Sherwood
Friday May.17, 2019

The un-Pinnable stock

"_I just want to Pin it_"
"_I just want to Pin it_"

Hey Snackers,

Reminder: Plan the excuses today. An estimated 10.7M people are expected to call in sick after Sunday's Game of Thrones finale.

Markets are focused on rebounding from this week's 2nd worst day of the year — The Dow jumped over 200 points Thursday.

Debut

Pinterest's inspiration-less first-ever earnings report

"Where to hide from investors"... We actually found a good Pinterest board for exactly that. In its first-ever earnings report since last month's IPO, Pinterest found a theme: slowing growth. Profits, revenues, user growth. All slowed. Then shares of the social-network-for-curating-nice-things dropped 15%. Here are 2 numbers to un-Pin.

  • 3X: That's how many times larger the $41M loss was than analysts expected.
  • 291M: That's how many Pinners there are out there showing off very nice/symmetrical pictures of anything.

Fewer pins, more promos... Your Snacks team compared Pinterest's average revenue per user — aka the number of ads users see as they scroll for the ideal guest bathroom wallpaper — to Facebook's.

  • Pinterest made $0.73 of revenue per user last quarter.
  • Facebook was almost 10-times that at $6.42.
  • The key to profits for Pinterest: Add more ads mid-scroll without overly annoying customers (80% of them are American moms between 18-64).

This is the nicer social media company... It's nice by not showing users as many ads as other social networks do. And it's nice by not having as much misinformation/hateful news-focused content as Twitter, Facebook, Youtube, and other platforms do. One of those is nice for investors, the other not so much.

Team

The new era of video game wars: Sony and Microsoft shake hands

Mutual hatred... is a powerful motivator #WhiteWalkers. Long-time enemies Sony and Microsoft battled admirably in the multi-phase Playstation vs. Xbox video game wars of our youth. Now they're truc-ing: An "unusual" partnership on cloud computing, the crucial engine that powers modern, online gaming.

It's hairy out there... A few major enemies forced this frenemy-ship:

  • "The tool kit": Amazon's Lumberyard lets anyone make their own games on its very-much-leading Amazon Web Services platform.
  • "The Holy Grail": That's what they're calling Stadia — It lets anyone, anywhere begin playing big games sans gaming console.
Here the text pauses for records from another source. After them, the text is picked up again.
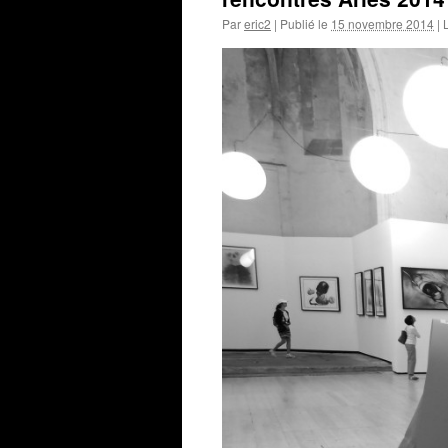
Par
eric2
|
Publié le
15 novembre 2014
|
L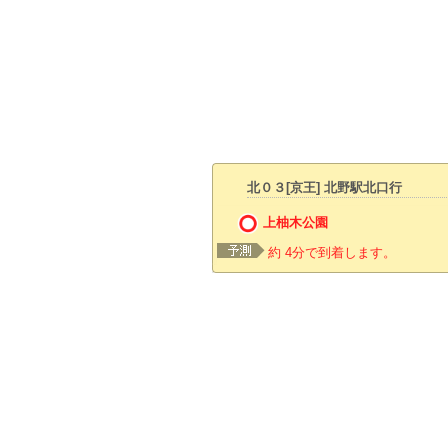
北０３[京王] 北野駅北口行
上柚木公園
約 4分で到着します。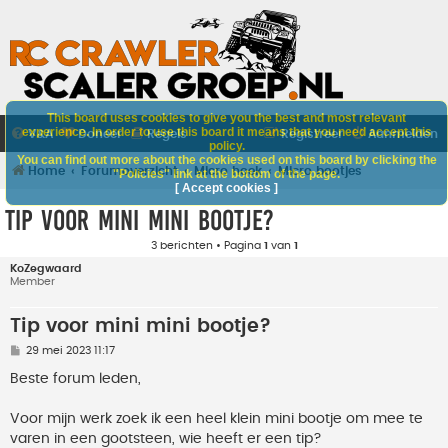
This board uses cookies to give you the best and most relevant
experience. In order to use this board it means that you need accept this
V&A
Doneer
Regels
Registreer
Aanmelden
policy.
You can find out more about the cookies used on this board by clicking the
Home
Forumoverzicht
Micro hoek
Micro bootjes
"Policies" link at the bottom of the page.
[ Accept cookies ]
Tip voor mini mini bootje?
3 berichten • Pagina
1
van
1
KoZegwaard
Member
Tip voor mini mini bootje?
B
29 mei 2023 11:17
e
r
Beste forum leden,
i
c
h
Voor mijn werk zoek ik een heel klein mini bootje om mee te
t
varen in een gootsteen, wie heeft er een tip?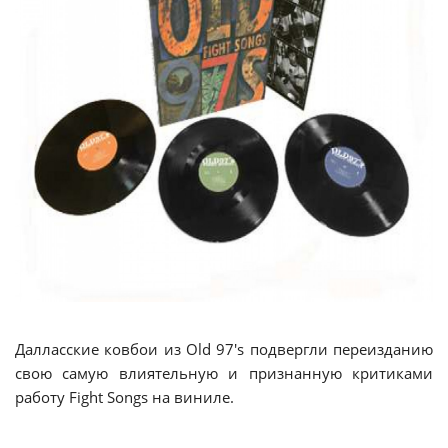
Далласские ковбои из Old 97's подвергли переизданию
свою самую влиятельную и признанную критиками
работу Fight Songs на виниле.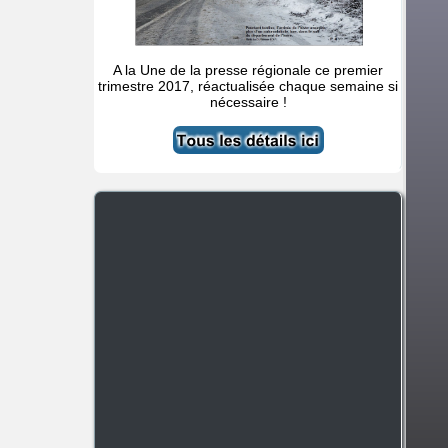
A la Une de la presse régionale ce premier
trimestre 2017, réactualisée chaque semaine si
nécessaire !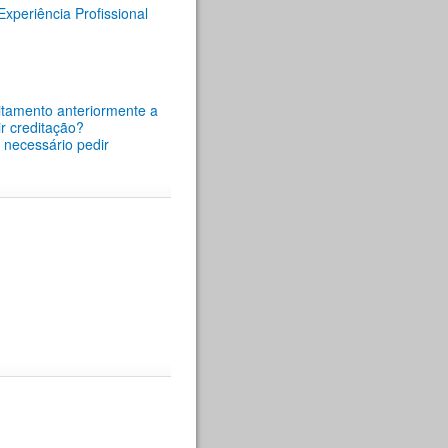
periência Profissional
itamento anteriormente a
r creditação?
é necessário pedir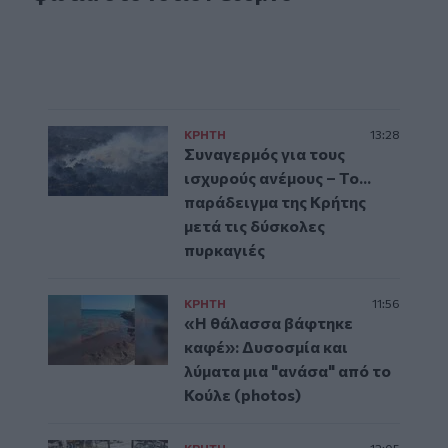
ΚΡΗΤΗ
13:28
Συναγερμός για τους
ισχυρούς ανέμους – Το...
παράδειγμα της Κρήτης
μετά τις δύσκολες
πυρκαγιές
ΚΡΗΤΗ
11:56
«Η θάλασσα βάφτηκε
καφέ»: Δυσοσμία και
λύματα μια "ανάσα" από το
Κούλε (photos)
ΚΡΗΤΗ
12:05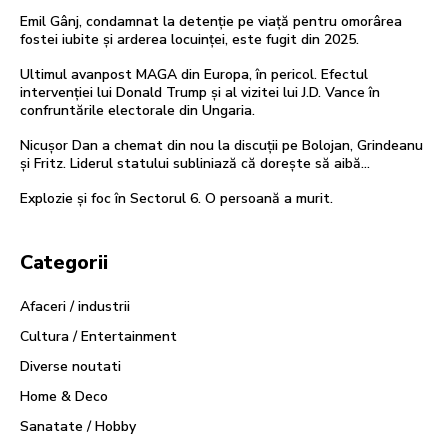
Emil Gânj, condamnat la detenție pe viață pentru omorârea
fostei iubite și arderea locuinței, este fugit din 2025.
Ultimul avanpost MAGA din Europa, în pericol. Efectul
intervenției lui Donald Trump și al vizitei lui J.D. Vance în
confruntările electorale din Ungaria.
Nicușor Dan a chemat din nou la discuții pe Bolojan, Grindeanu
și Fritz. Liderul statului subliniază că dorește să aibă…
Explozie și foc în Sectorul 6. O persoană a murit.
Categorii
Afaceri / industrii
Cultura / Entertainment
Diverse noutati
Home & Deco
Sanatate / Hobby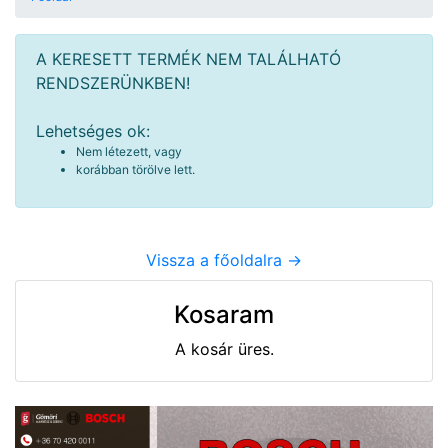
A KERESETT TERMÉK NEM TALÁLHATÓ
RENDSZERÜNKBEN!
Lehetséges ok:
Nem létezett, vagy
korábban törölve lett.
Vissza a főoldalra ->
Kosaram
A kosár üres.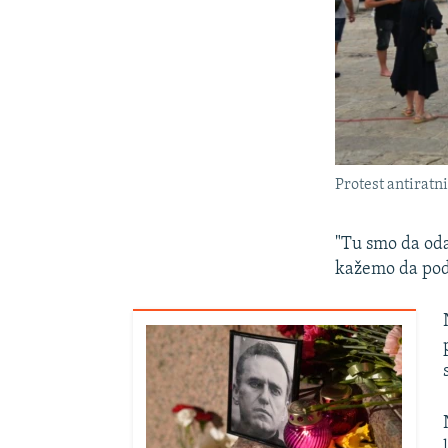
Protest antiratn
"Tu smo da oda
kažemo da pod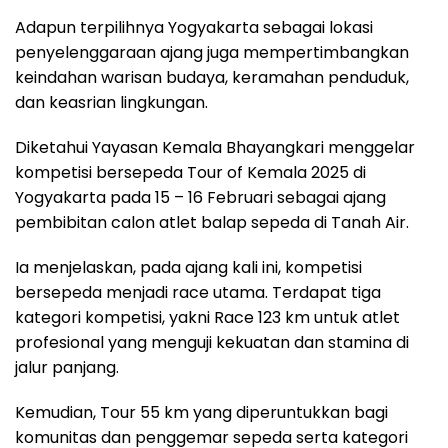
Adapun terpilihnya Yogyakarta sebagai lokasi
penyelenggaraan ajang juga mempertimbangkan
keindahan warisan budaya, keramahan penduduk,
dan keasrian lingkungan.
Diketahui Yayasan Kemala Bhayangkari menggelar
kompetisi bersepeda Tour of Kemala 2025 di
Yogyakarta pada 15 – 16 Februari sebagai ajang
pembibitan calon atlet balap sepeda di Tanah Air.
Ia menjelaskan, pada ajang kali ini, kompetisi
bersepeda menjadi race utama. Terdapat tiga
kategori kompetisi, yakni Race 123 km untuk atlet
profesional yang menguji kekuatan dan stamina di
jalur panjang.
Kemudian, Tour 55 km yang diperuntukkan bagi
komunitas dan penggemar sepeda serta kategori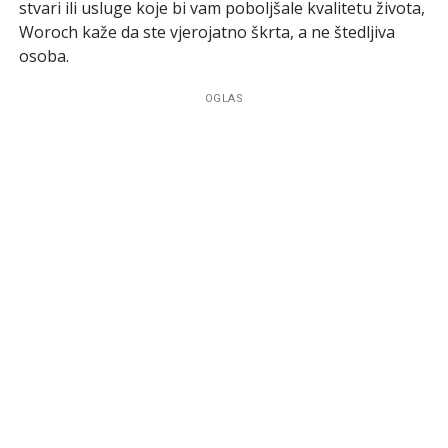
stvari ili usluge koje bi vam poboljšale kvalitetu života,
Woroch kaže da ste vjerojatno škrta, a ne štedljiva
osoba.
OGLAS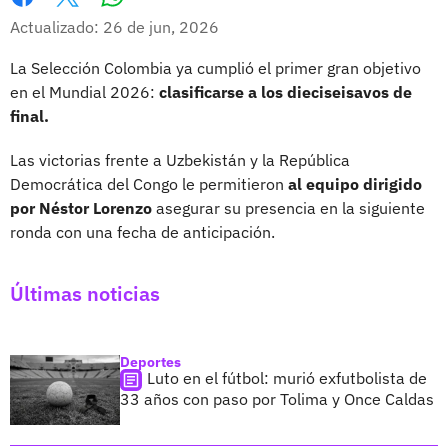
Whatsapp
Facebook
X
Actualizado: 26 de jun, 2026
La Selección Colombia ya cumplió el primer gran objetivo
en el Mundial 2026:
clasificarse a los dieciseisavos de
final.
Las victorias frente a Uzbekistán y la República
Democrática del Congo le permitieron
al equipo dirigido
por Néstor Lorenzo
asegurar su presencia en la siguiente
ronda con una fecha de anticipación.
Últimas noticias
Deportes
Luto en el fútbol: murió exfutbolista de
33 años con paso por Tolima y Once Caldas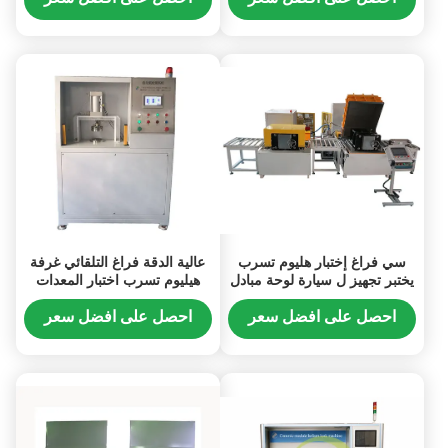
سي فراغ إختبار هليوم تسرب
عالية الدقة فراغ التلقائي غرفة
يختبر تجهيز ل سيارة لوحة مبادل
هيليوم تسرب اختبار المعدات
حراري
9.0E-11Pa.m3 / ثانية
احصل على افضل سعر
احصل على افضل سعر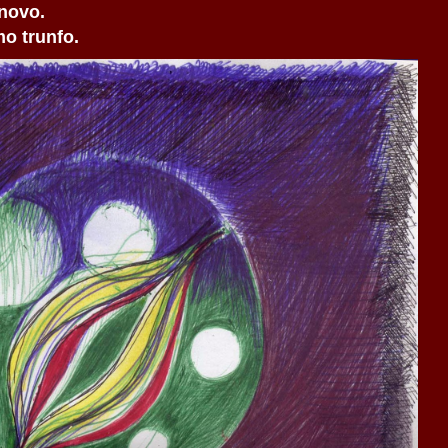
novo.
o trunfo.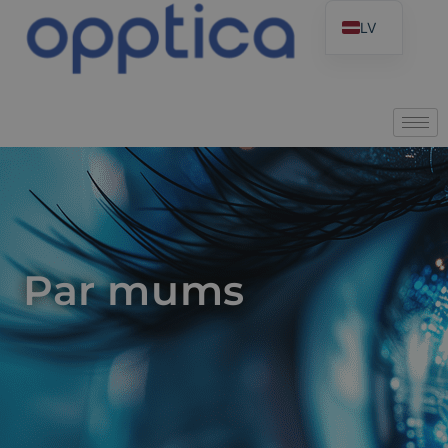
LV
Par mums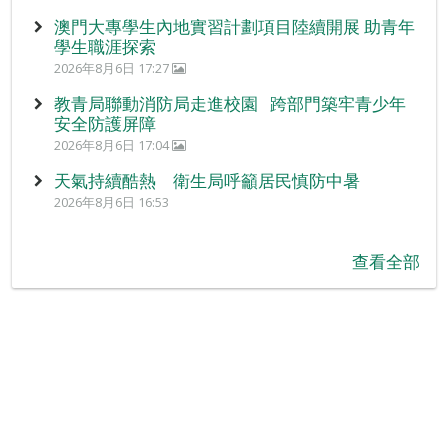
澳門大專學生內地實習計劃項目陸續開展 助青年
學生職涯探索
2026年8月6日 17:27
教青局聯動消防局走進校園 跨部門築牢青少年
安全防護屏障
2026年8月6日 17:04
天氣持續酷熱 衛生局呼籲居民慎防中暑
2026年8月6日 16:53
查看全部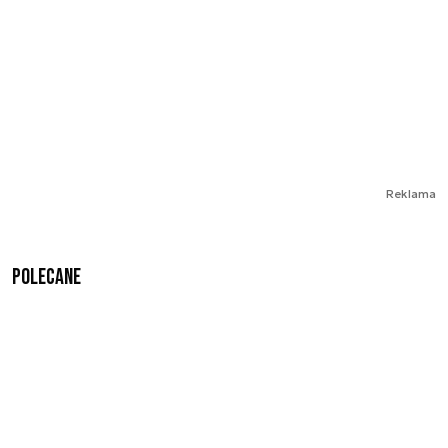
Reklama
Polecane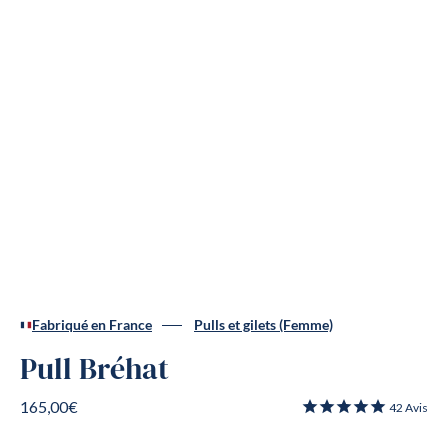
Fabriqué en France
Pulls et gilets (Femme)
Pull Bréhat
165,00€
42
Avis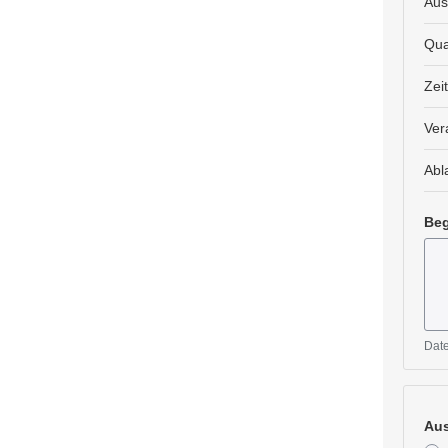
Aus
Qua
Zei
Ver
Abl
Beg
Date
Aus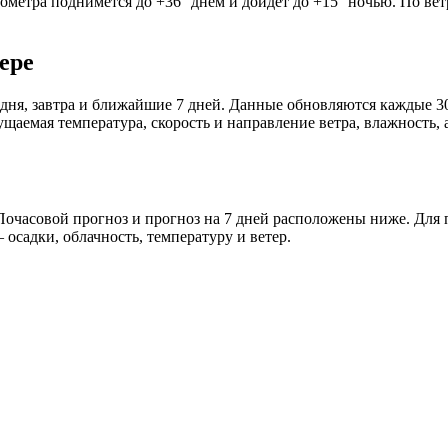
мометра поднимется до +36° днём и дойдёт до +15° ночью. По ве
ере
дня, завтра и ближайшие 7 дней. Данные обновляются каждые 30
аемая температура, скорость и направление ветра, влажность, 
очасовой прогноз и прогноз на 7 дней расположены ниже. Для п
осадки, облачность, температуру и ветер.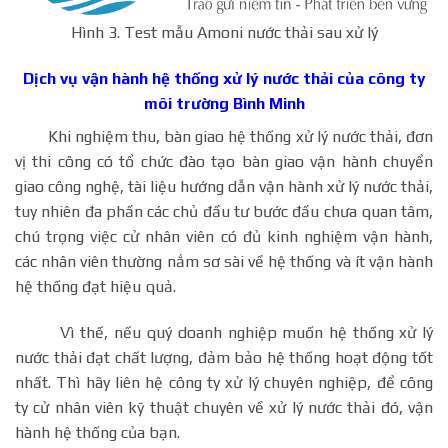
Hình 3. Test mẫu Amoni nước thải sau xử lý
Dịch vụ vận hành hệ thống xử lý nước thải của công ty
môi trường Bình Minh
Khi nghiệm thu, bàn giao hệ thống xử lý nước thải, đơn
vị thi công có tổ chức đào tạo bàn giao vận hành chuyển
giao công nghệ, tài liệu hướng dẫn vận hành xử lý nước thải,
tuy nhiên đa phần các chủ đầu tư bước đầu chưa quan tâm,
chú trọng việc cử nhân viên có đủ kinh nghiệm vận hành,
các nhân viên thường nắm sơ sài về hệ thống và ít vận hành
hệ thống đạt hiệu quả.
Vì thế, nếu quý doanh nghiệp muốn hệ thống xử lý
nước thải đạt chất lượng, đảm bảo hệ thống hoạt động tốt
nhất. Thì hãy liên hệ công ty xử lý chuyên nghiệp, để công
ty cử nhân viên kỹ thuật chuyên về xử lý nước thải đó, vận
hành hệ thống của bạn.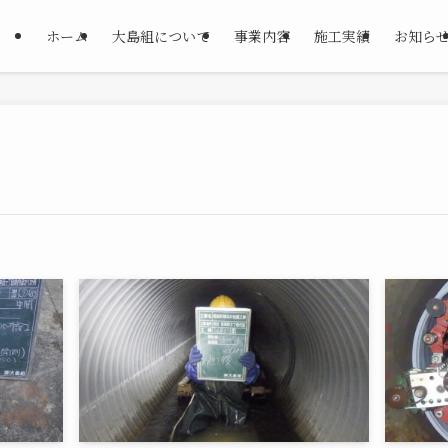
ホーム
大島組について
事業内容
施工実績
お知ら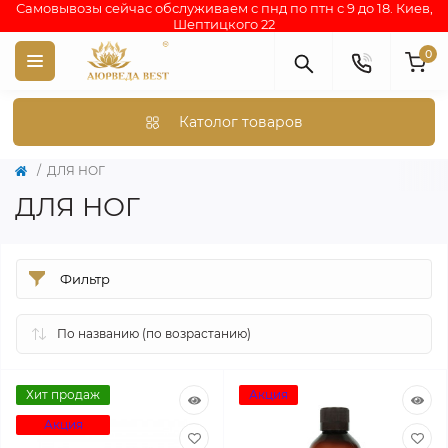
Самовывозы сейчас обслуживаем с пнд по птн с 9 до 18. Киев,
Шептицкого 22
0
Католог товаров
ДЛЯ НОГ
ДЛЯ НОГ
Фильтр
Хит продаж
Акция
Акция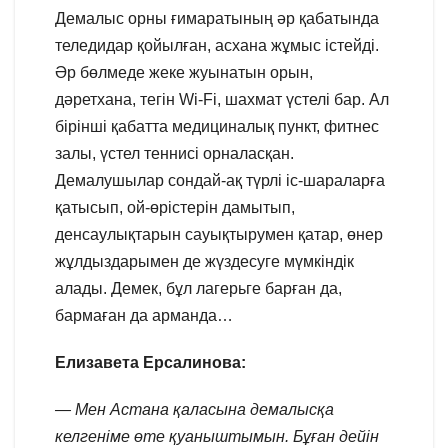
Демалыс орны ғимаратының әр қабатында
теледидар қойылған, асхана жұмыс істейді.
Әр бөлмеде жеке жуынатын орын,
дәретхана, тегін Wi-Fi, шахмат үстелі бар. Ал
бірінші қабатта медициналық пункт, фитнес
залы, үстел теннисі орналасқан.
Демалушылар сондай-ақ түрлі іс-шараларға
қатысып, ой-өрістерін дамытып,
денсаулықтарын сауықтырумен қатар, өнер
жұлдыздарымен де жүздесуге мүмкіндік
алады. Демек, бұл лагерьге барған да,
бармаған да арманда…
Елизавета Ерсалинова:
— Мен Астана қаласына демалысқа
келгеніме өте қуаныштымын. Бұған дейін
Play anything on any device... That's the future of gaming, according to Microsoft. So if a surprise partnership with Sony can help it achieve that in the $130B video game market, Microsoft is down to team up.

Born

Silicon Valley just got a new stock exchange: The Long Term Stock Exchange

Congratulations. It's a beautiful healthy... platform for securities trading. America just birthed its 14th stock exchange, the uncreatively named Long Term Stock Exchange. LTSE is just as regulated as siblings New York Stock Exchange and Nasdaq (it was approved by the SEC Friday and expects to open this year), but it's mission-oriented: It wants to fix "short-termism."

Quarter's over. On to the next quarter... Currently, public companies must calculate, prep, and announce their earnings reports every three months. Focusing on short-term results only benefits short-term focused traders — Hedge funds and activist investors. Instead, LTSE introduces 3 rules to encourage long-term thinking:

  1. Seniority-based voting: Older shares get more voting power. So the more in it for the long haul you are = the more power you have as a shareholder.
  2. Tie exec pay to long-term metrics: Limit CEOs from floating away on golden parachutes.
  3. No forecasts for quarterly earnings: None. Investors should care about 3 years, not 3 months.

This is Silicon Valley's farm for unicorns... You've seen the volatility of recent tech IPOs Uber, Lyft, and Pinterest. Long Term Stock Exchange wants to give companies the benefits of public markets (raise $$, trade your stock!), while cutting the negatives (no sacraficing long-term health for short-term profits). It's crafted for Silicon Valley's finest.

What else we’re Snackin’

  • Midas: Goldman makes its biggest acquisition in nearly 20 years: A wealth management firm
  • Fancy: Burberry is closing 10% of its stores worldwide to regain its exclusivity
  • Spared: Snap jumps 7% after Instagram kills its Snapchat clone, Instagram Direct
  • Ranked: Fortune announces its annual Fortune 500 list
  • Protein: Walmart's earning reveal a 37% jump in ecommerce sales powered by grocery orders
  • Unplugged: Nvidia makes the chips fueling data centers — now it says its clients are putting a "pause" on investing in those data centers

Friday

Disclosure: An author of this Snacks owns shares of Amazon and Sony.